I’ll meet you there.
When the soul lies down in that grass,
the world is too full to talk about.
Ideas, language, even the phrase,
each other
no longer make any sense.

We need to meet there more often.

With thanks to a dear friend, Ralph Miller, for once again exploring the net and sharing his finds with me. Much appreciated, Ralph.


Saturday, July 11, 2015

How ‘Bout Your Small Adventures

I have been fascinated most of my days to see the commonalities of life regardless of where or into which culture I peer. I guess as a young person I was fooled by the outward trappings of new and interesting places into believing those who lived amongst them would somehow experience life differently from me. Through spending a summer in Colombia as a 16-year-old, moving to the Canadian prairies, sitting on a stump speaking with a Cree Native about 21st century life for his people and asking a Vietnamese fellow traveler on a boat ride from Saigon to Vung Tau how he can be so civil toward Bert and me, I realized we are capable of relating to one another in a productive and meaningful way, regardless of those seeming differences. The deciding factor is our attitude – do we choose to rise above our differing beliefs and cultures to reach a common ground.

The beauty that is us, we as human beings, resides in us at a level I call reality. When we touch that place within ourselves, we rise beyond the petty, confining views we’re taught to use in looking at the world and begin to sense the nature of what connects us. When we open to the possibility of connection, our conversations, our associations change, and we behold one another in a way that lets us see through the superficial to what’s real. Those moments bathe us in such clarity that we cannot forget the richness of the experience; those memories are ours to treasure forever. I’m sure you too can remember moments where everything clicked, when you and someone else unexpectedly shared from that beauty, making you unafraid to just be yourself.

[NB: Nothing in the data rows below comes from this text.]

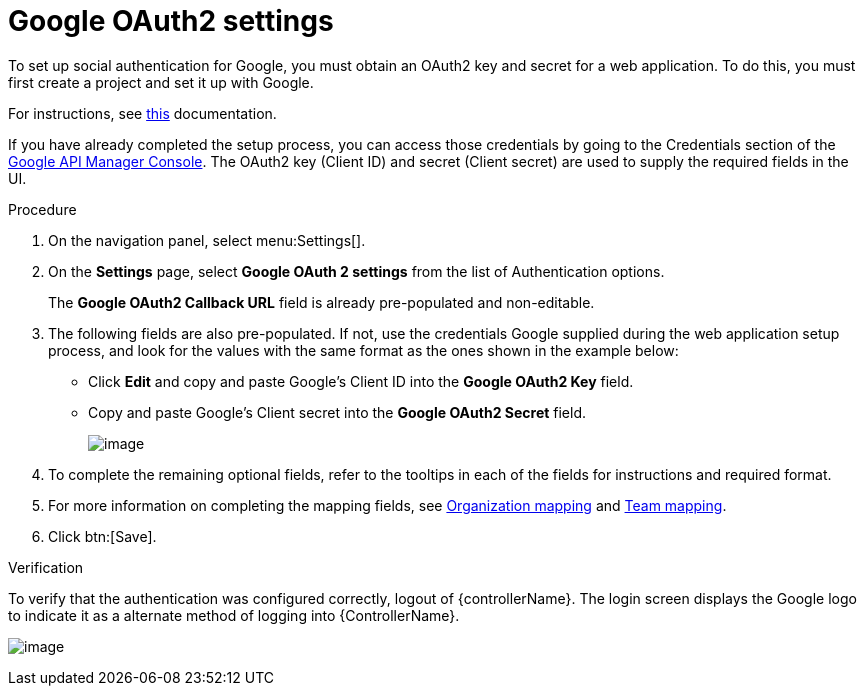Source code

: [id="proc-controller-google-oauth2-settings"]

= Google OAuth2 settings

To set up social authentication for Google, you must obtain an OAuth2 key and secret for a web application. 
To do this, you must first create a project and set it up with Google. 

For instructions, see link:https://support.google.com/googleapi/answer/6158849[this] documentation.

If you have already completed the setup process, you can access those credentials by going to the Credentials section of the
link:https://console.developers.google.com/[Google API Manager Console]. 
The OAuth2 key (Client ID) and secret (Client secret) are used to supply the required fields in the UI.

.Procedure
. On the navigation panel, select menu:Settings[].
. On the *Settings* page, select *Google OAuth 2 settings* from the list of Authentication options.
+
The *Google OAuth2 Callback URL* field is already pre-populated and non-editable.

. The following fields are also pre-populated. 
If not, use the credentials Google supplied during the web application setup process, and look for the values with the same format as the ones shown in the example below:

* Click *Edit* and copy and paste Google's Client ID into the *Google OAuth2 Key* field.
* Copy and paste Google's Client secret into the *Google OAuth2 Secret* field.
+
image:configure-controller-auth-google.png[image]

. To complete the remaining optional fields, refer to the tooltips in each of the fields for instructions and required format.
. For more information on completing the mapping fields, see xref:proc-controller-organization-mapping[Organization mapping] and xref:proc-controller-team-mapping[Team mapping].
. Click btn:[Save].

.Verification
To verify that the authentication was configured correctly, logout of {controllerName}.
The login screen displays the Google logo to indicate it as a alternate method of logging into {ControllerName}.

image:configure-controller-auth-google-logo.png[image]
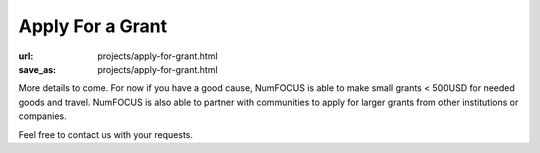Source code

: Apply For a Grant
#################
:url: projects/apply-for-grant.html
:save_as: projects/apply-for-grant.html

More details to come. For now if you have a good cause, NumFOCUS is able to make small grants < 500USD for needed goods and travel. NumFOCUS is also able to partner with communities to apply for larger grants from other institutions or companies.

Feel free to contact us with your requests.

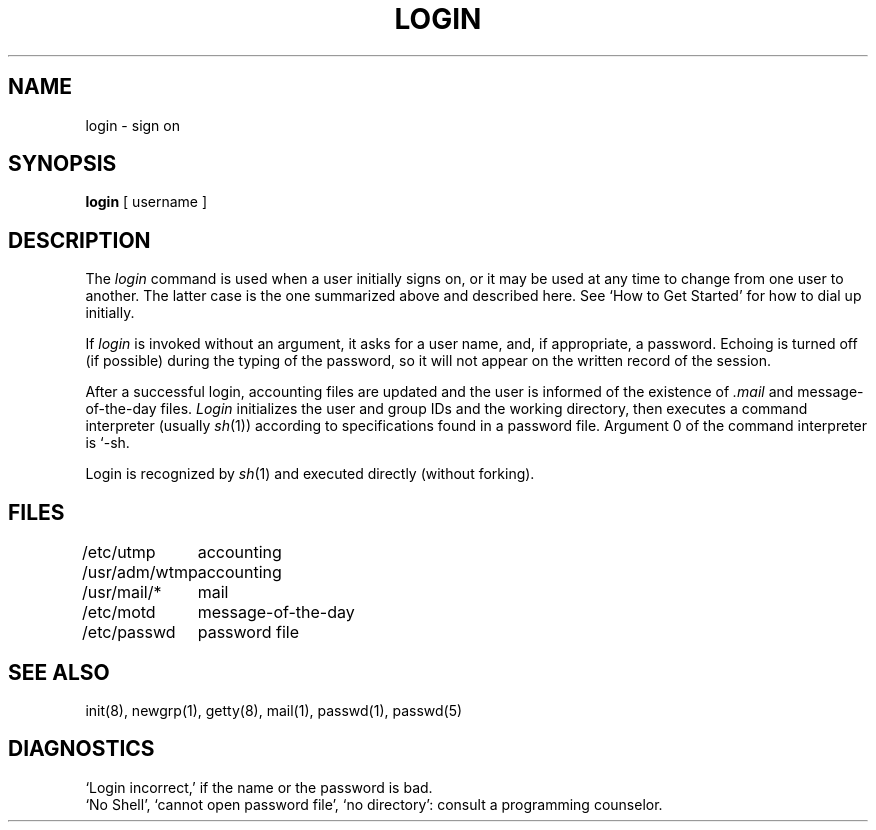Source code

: .TH LOGIN 1 
.SH NAME
login  \-  sign on
.SH SYNOPSIS
.B login
[ username ]
.SH DESCRIPTION
The
.I login
command
is used when a user initially
signs on, or it may be used at any time to change
from one user to another.
The latter case is the one summarized above and
described here.
See `How to Get Started' for how to dial up initially.
.PP
If
.I login
is invoked without an argument,
it asks for a user name, and, if
appropriate, a password.
Echoing is turned off (if possible) during the typing of the password,
so it will not appear on the written record of the
session.
.PP
After a successful login,
accounting files are updated and
the user is informed of the
existence of
.I .mail
and message-of-the-day files.
.I Login
initializes the user and group IDs and the working directory,
then executes a command interpreter (usually
.IR  sh (1))
according to specifications found in a password file.
Argument 0 of the command interpreter is `\-sh.
.PP
Login is recognized by
.IR sh (1)
and executed directly (without forking).
.SH FILES
.ta \w'/usr/adm/wtmp\ \ 'u
/etc/utmp	accounting
.br
/usr/adm/wtmp	accounting
.br
/usr/mail/*	mail
.br
/etc/motd	message-of-the-day
.br
/etc/passwd	password file
.SH "SEE ALSO"
init(8), newgrp(1), getty(8), mail(1), passwd(1), passwd(5)
.SH DIAGNOSTICS
`Login incorrect,'
if the name or the password is bad.
.br
`No Shell', `cannot open password file', `no directory':
consult a programming counselor.
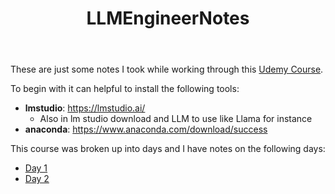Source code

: #+TITLE: LLMEngineerNotes

These are just some notes I took while working through this [[https://www.udemy.com/course/become-an-llm-agentic-ai-engineer-14-day-bootcamp-2025][Udemy Course]].

To begin with it can helpful to install the following tools:
- *lmstudio*: https://lmstudio.ai/
  - Also in lm studio download and LLM to use like Llama for instance
- *anaconda*: https://www.anaconda.com/download/success

This course was broken up into days and I have notes on the following days:
- [[./Day1/README.org][Day 1]]
- [[./Day2/README.org][Day 2]]
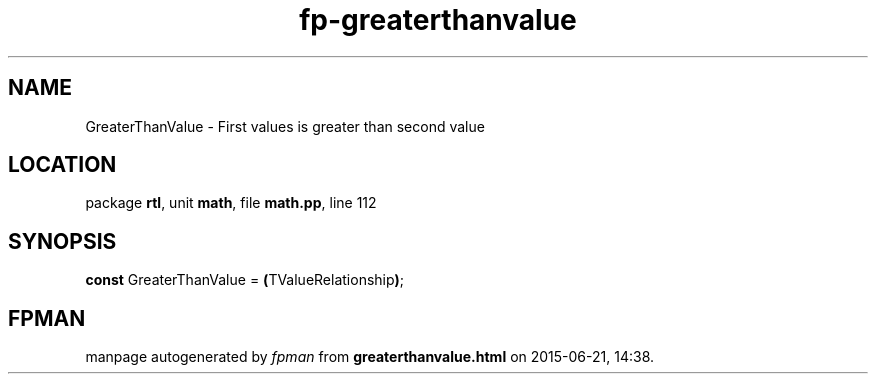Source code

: .\" file autogenerated by fpman
.TH "fp-greaterthanvalue" 3 "2014-03-14" "fpman" "Free Pascal Programmer's Manual"
.SH NAME
GreaterThanValue - First values is greater than second value
.SH LOCATION
package \fBrtl\fR, unit \fBmath\fR, file \fBmath.pp\fR, line 112
.SH SYNOPSIS
\fBconst\fR GreaterThanValue = \fB(\fRTValueRelationship\fB)\fR;

.SH FPMAN
manpage autogenerated by \fIfpman\fR from \fBgreaterthanvalue.html\fR on 2015-06-21, 14:38.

I was set on this course of reflection upon reading a poem from an unknown Inuit reviewing his life, one most of us would consider as radically different from our own. I wanted to say to him over time and distance, regardless of the worlds that separate us: I have
been where you have been. How good of you to remind me of this eternal connection we have with all things. The poem’s title was: “I Think Over Again my Small Adventures.”

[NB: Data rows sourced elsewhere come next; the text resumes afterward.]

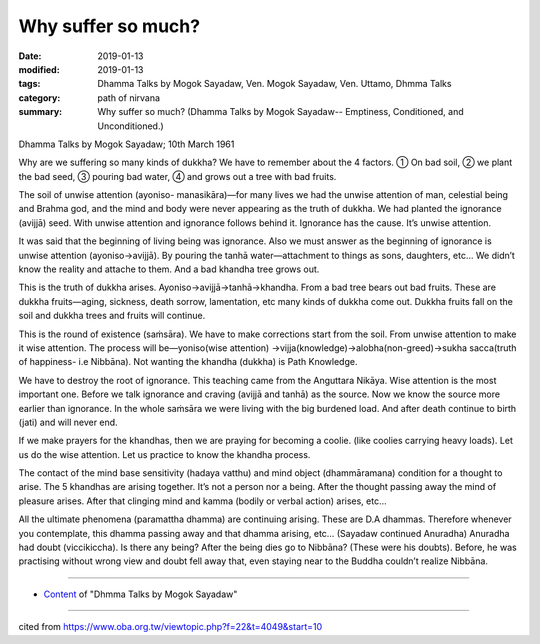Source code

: ==========================================
Why suffer so much?
==========================================

:date: 2019-01-13
:modified: 2019-01-13
:tags: Dhamma Talks by Mogok Sayadaw, Ven. Mogok Sayadaw, Ven. Uttamo, Dhmma Talks
:category: path of nirvana
:summary: Why suffer so much? (Dhamma Talks by Mogok Sayadaw-- Emptiness, Conditioned, and Unconditioned.)

Dhamma Talks by Mogok Sayadaw; 10th March 1961

Why are we suffering so many kinds of dukkha? We have to remember about the 4 factors. ① On bad soil, ② we plant the bad seed, ③ pouring bad water, ④ and grows out a tree with bad fruits. 

The soil of unwise attention (ayoniso- manasikāra)—for many lives we had the unwise attention of man, celestial being and Brahma god, and the mind and body were never appearing as the truth of dukkha. We had planted the ignorance (avijjā) seed. With unwise attention and ignorance follows behind it. Ignorance has the cause. It’s unwise attention.

It was said that the beginning of living being was ignorance. Also we must answer as the beginning of ignorance is unwise attention (ayoniso→avijjā). By pouring the tanhā water—attachment to things as sons, daughters, etc… We didn’t know the reality and attache to them. And a bad khandha tree grows out.

This is the truth of dukkha arises. Ayoniso→avijjā→tanhā→khandha. From a bad tree bears out bad fruits. These are dukkha fruits—aging, sickness, death sorrow, lamentation, etc many kinds of dukkha come out. Dukkha fruits fall on the soil and dukkha trees and fruits will continue. 

This is the round of existence (saṁsāra). We have to make corrections start from the soil. From unwise attention to make it wise attention. The process will be—yoniso(wise attention) →vijja(knowledge)→alobha(non-greed)→sukha sacca(truth of happiness- i.e Nibbāna). Not wanting the khandha (dukkha) is Path Knowledge. 

We have to destroy the root of ignorance. This teaching came from the Anguttara Nikāya. Wise attention is the most important one. Before we talk ignorance and craving (avijjā and tanhā) as the source. Now we know the source more earlier than ignorance. In the whole saṁsāra we were living with the big burdened load. And after death continue to birth (jati) and will never end. 

If we make prayers for the khandhas, then we are praying for becoming a coolie. (like coolies carrying heavy loads). Let us do the wise attention. Let us practice to know the khandha process.

The contact of the mind base sensitivity (hadaya vatthu) and mind object (dhammāramana) condition for a thought to arise. The 5 khandhas are arising together. It’s not a person nor a being. After the thought passing away the mind of pleasure arises. After that clinging mind and kamma (bodily or verbal action) arises, etc… 

All the ultimate phenomena (paramattha dhamma) are continuing arising. These are D.A dhammas. Therefore whenever you contemplate, this dhamma passing away and that dhamma arising, etc… (Sayadaw continued Anuradha) Anuradha had doubt (viccikiccha). Is there any being? After the being dies go to Nibbāna? (These were his doubts). Before, he was practising without wrong view and doubt fell away that, even staying near to the Buddha couldn’t realize Nibbāna.

------

- `Content <{filename}../publication-of-ven-uttamo%zh.rst#dhmma-talks-by-mogok-sayadaw>`__ of "Dhmma Talks by Mogok Sayadaw"

------

cited from https://www.oba.org.tw/viewtopic.php?f=22&t=4049&start=10

..
  2019-01-13  create rst
  https://mogokdhammatalks.blog/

I think over again my small adventures,
My fears,
Those small ones that seemed so big,
For all the vital things
I had to get and reach;

And yet there is only one great thing,
The only thing,
To live and see the great day that dawns
And the light that fills the world.

In the late ‘60s, I meet a teenage Inuit girl from Banks Island. If you look on a map, you’ll see that’s up near Santa Claus. I was fresh out of University and had lived on the US east coast all my life, so stories of her life fascinated me. Her people were still connected by their old ways, even though “civilization” had invaded their domain and called them into the 21st century. I can’t remember what I expected to hear from her as we wrote back and forth to each other, but aside from going to a theater to see a movie, something she’d only heard about, we talked about life as if we were sisters. I had taken cross-cultural training at that point in my life and had finally surrendered to the realization that our actions across cultures, our responses to overt acts could indeed be very different, even in primal relationships like mother to child. But I know now that that teacher had not spent enough time “sitting on stumps” to realize that when we dig deep enough, there is only one great thing we all share, the light that glows within us and around us, which we can all recognize due to the underlying fact of our inborn connection with one another and all things no matter who we are or where on this earth we abide. And then I further understood that it is not our seeming problems that create trouble among us, but rather the lack of honest desire to get clear about our nature - to see our adventures as they truly are.